__BRANO FORNITO__:
SUPREMA CORTE DI CASSAZIONE
SEZIONE III
SENTENZA 13 maggio 2014, n. 10316
Ritenuto in fatto
M.C. , in proprio e quale erede del defunto padre M.L. , convenne in giudizio il Comune di Roma dinanzi al Tribunale della medesima città esponendo:
che il padre conduceva in locazione, dagli anni trenta, un immobile, sito in Roma, di proprietà del suddetto Comune;
che, per eseguire la ristrutturazione dell’edificio, il medesimo Comune aveva trasferito M.L. in altro immobile, sito in (…);
che il Comune aveva comunicato al conduttore il diritto di rientrare nell’appartamento di provenienza;
che il padre aveva dichiarato di voler rientrare nell’immobile originario ma che nel frattempo era deceduto;
che esso appellante, quale erede dell’originario locatario, aveva domandato diverse volte di rientrare in possesso dell’immobile, ma con esito negativo, per cui aveva chiesto giudizialmente il riconoscimento del suo diritto.
2. Il Comune di Roma domandò il rigetto dell’avversa pretesa.
3. Il Giudice Unico del Tribunale adito rigettò la domanda e condannò il convenuto al rimborso delle spese processuali.

__DATI FORNITI__:

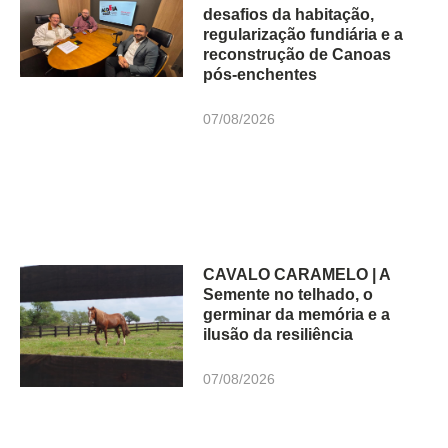
desafios da habitação,
regularização fundiária e a
reconstrução de Canoas
pós-enchentes
07/08/2026
CAVALO CARAMELO | A
Semente no telhado, o
germinar da memória e a
ilusão da resiliência
07/08/2026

__ATTIVITÀ DA SVOLGERE__:
A: Per favore, indica se ciascuna affermazione concorda con il brano fornito, rispondendo sì o no e citando le parole decisive del brano. (i) Il padre conduceva in locazione l'immobile dagli anni trenta. (ii) L'immobile originario apparteneva a un privato. (iii) Il padre aveva rinunciato a rientrare nell'appartamento di provenienza.
B: Spiega in una-tre frasi perché, secondo il brano fornito, il Comune di Roma trasferì M.L. in un altro immobile.

__SOLUZIONI DEGLI ESERCIZI__:
A:
(i) Sì: "il padre conduceva in locazione, dagli anni trenta, un immobile".
(ii) No: "di proprietà del suddetto Comune".
(iii) No: "il padre aveva dichiarato di voler rientrare nell’immobile originario".

B: Il Comune di Roma trasferì M.L. in un altro immobile per eseguire la ristrutturazione dell'edificio di sua proprietà che M.L. conduceva in locazione.